Aug. 23 (Bloomberg) -- Airbus SAS A380 aircraft will require another round of inspections after European safety officials raised concerns over wing-component cracks on the world’s largest passenger airliner.
An inboard wing bracket has revealed signs of developing cracks that could potentially cause a panel to detach during flight, “possibly resulting in injury to persons on the ground,” the European Aviation Safety Agency said today. The Cologne, Germany-based agency requires “repetitive detailed visual inspections” of the affected area of the wing and the replacement or repair of the component if a fault is found.
“This is a standard airworthiness directive with no immediate action required and is therefore nothing critical,” Airbus spokeswoman Marcella Muratore said in an e-mail. A full fix is due to be available next year.
Airbus is already engaged with EASA to remedy a more far-reaching issue with cracks of a component in a different part of the wing on its flagship aircraft. Airbus is working with EASA to gain approval of a final repair.
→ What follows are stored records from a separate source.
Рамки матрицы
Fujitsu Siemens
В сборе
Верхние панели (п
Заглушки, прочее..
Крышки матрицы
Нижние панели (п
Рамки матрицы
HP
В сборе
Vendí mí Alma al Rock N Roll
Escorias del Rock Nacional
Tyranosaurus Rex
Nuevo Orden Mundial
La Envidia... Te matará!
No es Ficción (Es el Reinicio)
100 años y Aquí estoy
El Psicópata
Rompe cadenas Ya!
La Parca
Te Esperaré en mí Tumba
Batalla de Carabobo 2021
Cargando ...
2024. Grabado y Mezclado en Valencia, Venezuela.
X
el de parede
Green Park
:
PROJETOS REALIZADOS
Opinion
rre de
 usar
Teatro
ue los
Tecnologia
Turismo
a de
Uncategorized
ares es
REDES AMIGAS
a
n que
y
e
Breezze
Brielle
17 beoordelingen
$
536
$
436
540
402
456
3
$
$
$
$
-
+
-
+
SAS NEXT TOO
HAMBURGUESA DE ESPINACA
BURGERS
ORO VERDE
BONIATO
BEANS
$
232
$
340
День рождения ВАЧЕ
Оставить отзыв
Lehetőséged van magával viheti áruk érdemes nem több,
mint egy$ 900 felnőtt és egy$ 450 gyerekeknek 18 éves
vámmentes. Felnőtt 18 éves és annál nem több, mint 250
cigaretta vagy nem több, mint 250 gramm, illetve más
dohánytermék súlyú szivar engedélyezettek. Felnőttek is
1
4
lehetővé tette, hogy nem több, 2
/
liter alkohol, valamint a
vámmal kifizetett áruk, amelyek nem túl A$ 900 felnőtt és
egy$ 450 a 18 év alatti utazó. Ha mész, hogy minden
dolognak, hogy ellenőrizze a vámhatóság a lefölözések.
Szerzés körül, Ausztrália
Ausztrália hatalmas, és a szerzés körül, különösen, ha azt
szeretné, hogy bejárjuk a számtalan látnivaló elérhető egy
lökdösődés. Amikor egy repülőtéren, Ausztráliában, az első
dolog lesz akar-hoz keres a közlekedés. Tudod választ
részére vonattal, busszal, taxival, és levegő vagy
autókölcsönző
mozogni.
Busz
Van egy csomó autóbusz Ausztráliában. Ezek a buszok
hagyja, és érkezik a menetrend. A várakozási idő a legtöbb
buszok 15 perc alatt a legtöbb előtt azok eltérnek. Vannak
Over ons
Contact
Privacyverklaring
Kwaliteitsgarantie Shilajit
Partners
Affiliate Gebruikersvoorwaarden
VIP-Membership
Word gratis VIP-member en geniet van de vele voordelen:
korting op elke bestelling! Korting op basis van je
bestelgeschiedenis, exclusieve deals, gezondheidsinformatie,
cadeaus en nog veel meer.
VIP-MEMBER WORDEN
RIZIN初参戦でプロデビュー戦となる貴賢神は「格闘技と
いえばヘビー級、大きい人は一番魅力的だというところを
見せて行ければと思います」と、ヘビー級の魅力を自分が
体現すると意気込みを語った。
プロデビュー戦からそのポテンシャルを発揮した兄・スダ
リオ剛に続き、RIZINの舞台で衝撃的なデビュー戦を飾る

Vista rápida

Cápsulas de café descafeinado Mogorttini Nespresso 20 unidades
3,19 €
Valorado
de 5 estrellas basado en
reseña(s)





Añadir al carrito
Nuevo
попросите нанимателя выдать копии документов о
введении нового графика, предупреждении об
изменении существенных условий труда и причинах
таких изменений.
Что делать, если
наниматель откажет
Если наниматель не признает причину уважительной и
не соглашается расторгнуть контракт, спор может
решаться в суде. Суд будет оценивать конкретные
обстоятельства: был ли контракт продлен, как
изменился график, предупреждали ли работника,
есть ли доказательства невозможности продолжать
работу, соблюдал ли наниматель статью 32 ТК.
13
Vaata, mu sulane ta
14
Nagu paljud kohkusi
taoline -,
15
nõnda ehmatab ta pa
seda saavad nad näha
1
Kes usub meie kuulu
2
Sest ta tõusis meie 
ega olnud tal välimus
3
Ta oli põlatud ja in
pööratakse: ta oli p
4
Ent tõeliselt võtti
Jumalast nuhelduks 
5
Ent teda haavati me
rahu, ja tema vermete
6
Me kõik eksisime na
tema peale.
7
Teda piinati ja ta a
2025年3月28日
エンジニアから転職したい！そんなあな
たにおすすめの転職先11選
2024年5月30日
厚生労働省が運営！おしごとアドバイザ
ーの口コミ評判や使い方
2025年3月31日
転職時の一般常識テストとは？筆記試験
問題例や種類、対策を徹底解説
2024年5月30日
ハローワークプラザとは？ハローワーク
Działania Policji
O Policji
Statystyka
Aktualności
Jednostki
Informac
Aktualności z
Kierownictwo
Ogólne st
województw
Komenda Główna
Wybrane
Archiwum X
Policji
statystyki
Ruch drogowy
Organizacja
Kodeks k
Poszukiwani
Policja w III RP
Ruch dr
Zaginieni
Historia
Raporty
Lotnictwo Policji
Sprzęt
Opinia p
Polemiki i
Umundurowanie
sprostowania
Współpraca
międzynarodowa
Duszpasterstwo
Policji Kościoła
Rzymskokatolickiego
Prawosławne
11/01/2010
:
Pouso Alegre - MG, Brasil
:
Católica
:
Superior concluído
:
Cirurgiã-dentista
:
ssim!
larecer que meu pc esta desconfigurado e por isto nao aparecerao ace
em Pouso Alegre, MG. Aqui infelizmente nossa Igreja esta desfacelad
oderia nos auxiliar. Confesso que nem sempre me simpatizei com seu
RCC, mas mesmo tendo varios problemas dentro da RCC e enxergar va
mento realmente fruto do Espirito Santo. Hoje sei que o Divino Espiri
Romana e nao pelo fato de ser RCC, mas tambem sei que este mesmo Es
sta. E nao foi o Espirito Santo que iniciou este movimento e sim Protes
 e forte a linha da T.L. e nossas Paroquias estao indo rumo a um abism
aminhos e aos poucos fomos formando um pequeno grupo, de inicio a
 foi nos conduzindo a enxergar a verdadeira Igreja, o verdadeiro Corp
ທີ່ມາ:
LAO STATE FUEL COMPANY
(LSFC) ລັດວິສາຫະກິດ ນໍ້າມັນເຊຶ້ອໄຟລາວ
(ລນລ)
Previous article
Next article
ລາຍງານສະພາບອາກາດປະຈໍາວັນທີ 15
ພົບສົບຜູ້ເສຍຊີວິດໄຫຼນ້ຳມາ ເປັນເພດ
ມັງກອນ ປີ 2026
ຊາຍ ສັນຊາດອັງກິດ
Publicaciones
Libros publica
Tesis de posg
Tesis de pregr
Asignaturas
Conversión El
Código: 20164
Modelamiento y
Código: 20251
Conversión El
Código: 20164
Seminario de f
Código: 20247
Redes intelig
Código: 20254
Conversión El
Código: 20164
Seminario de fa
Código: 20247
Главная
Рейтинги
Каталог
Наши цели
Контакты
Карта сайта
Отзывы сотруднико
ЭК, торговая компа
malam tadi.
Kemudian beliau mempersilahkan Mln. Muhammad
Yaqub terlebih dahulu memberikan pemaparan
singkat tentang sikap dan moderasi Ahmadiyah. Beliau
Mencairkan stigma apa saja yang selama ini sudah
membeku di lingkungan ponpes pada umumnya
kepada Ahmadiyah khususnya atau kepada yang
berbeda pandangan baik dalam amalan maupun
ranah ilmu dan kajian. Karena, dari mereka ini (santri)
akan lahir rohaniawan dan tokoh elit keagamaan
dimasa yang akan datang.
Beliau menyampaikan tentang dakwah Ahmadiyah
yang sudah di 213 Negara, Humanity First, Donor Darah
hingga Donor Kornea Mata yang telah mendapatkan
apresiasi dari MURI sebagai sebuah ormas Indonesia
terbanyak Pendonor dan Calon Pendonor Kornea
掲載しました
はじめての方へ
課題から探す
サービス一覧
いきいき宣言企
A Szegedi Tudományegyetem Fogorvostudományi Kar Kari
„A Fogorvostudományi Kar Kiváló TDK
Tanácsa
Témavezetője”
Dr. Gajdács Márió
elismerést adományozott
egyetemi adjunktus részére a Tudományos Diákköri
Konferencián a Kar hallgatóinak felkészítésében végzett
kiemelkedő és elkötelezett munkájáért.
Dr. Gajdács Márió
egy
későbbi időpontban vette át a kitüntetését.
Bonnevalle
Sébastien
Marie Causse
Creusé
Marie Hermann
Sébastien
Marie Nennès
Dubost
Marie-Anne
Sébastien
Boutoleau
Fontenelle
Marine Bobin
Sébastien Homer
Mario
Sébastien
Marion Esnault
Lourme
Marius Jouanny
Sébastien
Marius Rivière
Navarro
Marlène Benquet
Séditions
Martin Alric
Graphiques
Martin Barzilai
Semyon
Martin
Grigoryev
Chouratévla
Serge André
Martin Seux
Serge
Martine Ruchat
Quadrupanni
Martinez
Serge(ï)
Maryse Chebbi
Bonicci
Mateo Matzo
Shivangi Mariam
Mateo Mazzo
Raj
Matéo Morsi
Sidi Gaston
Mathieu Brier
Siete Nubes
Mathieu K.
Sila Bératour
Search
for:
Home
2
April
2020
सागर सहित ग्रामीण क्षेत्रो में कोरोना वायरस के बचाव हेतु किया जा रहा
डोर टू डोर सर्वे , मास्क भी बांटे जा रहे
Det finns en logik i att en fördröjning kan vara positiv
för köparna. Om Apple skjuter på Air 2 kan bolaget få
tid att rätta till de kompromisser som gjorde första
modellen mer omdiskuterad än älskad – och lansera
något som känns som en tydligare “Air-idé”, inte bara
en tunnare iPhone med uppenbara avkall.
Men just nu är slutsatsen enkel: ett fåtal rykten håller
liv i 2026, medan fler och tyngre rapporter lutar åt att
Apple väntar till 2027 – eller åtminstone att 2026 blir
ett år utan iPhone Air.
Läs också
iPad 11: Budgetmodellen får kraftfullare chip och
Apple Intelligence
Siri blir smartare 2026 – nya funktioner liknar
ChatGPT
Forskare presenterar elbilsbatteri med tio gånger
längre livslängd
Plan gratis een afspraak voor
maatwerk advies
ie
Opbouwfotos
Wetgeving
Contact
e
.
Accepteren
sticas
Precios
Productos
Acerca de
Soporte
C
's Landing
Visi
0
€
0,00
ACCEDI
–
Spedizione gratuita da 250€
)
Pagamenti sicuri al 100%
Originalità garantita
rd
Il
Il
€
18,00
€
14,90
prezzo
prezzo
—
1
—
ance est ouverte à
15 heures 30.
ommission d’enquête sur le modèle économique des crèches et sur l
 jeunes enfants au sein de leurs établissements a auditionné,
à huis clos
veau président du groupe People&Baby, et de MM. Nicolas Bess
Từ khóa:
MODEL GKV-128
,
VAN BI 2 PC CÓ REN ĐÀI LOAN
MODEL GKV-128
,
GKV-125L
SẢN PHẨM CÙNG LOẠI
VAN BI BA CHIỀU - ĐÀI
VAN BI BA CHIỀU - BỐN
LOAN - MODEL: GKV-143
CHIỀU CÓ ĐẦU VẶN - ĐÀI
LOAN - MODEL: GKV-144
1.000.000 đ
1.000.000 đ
The company has redesigned its wing production process to avoid the issue on new-build A380s.
Airbus-parent European Aeronautic, Defence & Space Co. expects the total cost of dealing with the initial wing component fault to exceed 300 million euros ($376 million), in part because it must compensate airlines that were forced to ground the aircraft as interim repairs were made.
EASA issued a second A380-related safety message today, after one airline experienced jamming of a door on the upper-deck of the double-decker airliner.
The situation “could lead to the functional loss of the emergency exit doors of the upper deck, possibly preventing the passengers and the flight crew from safely evacuating the aeroplane during an emergency,” the agency said.
Airlines are being given 15 months to deal with that issue, the agency said.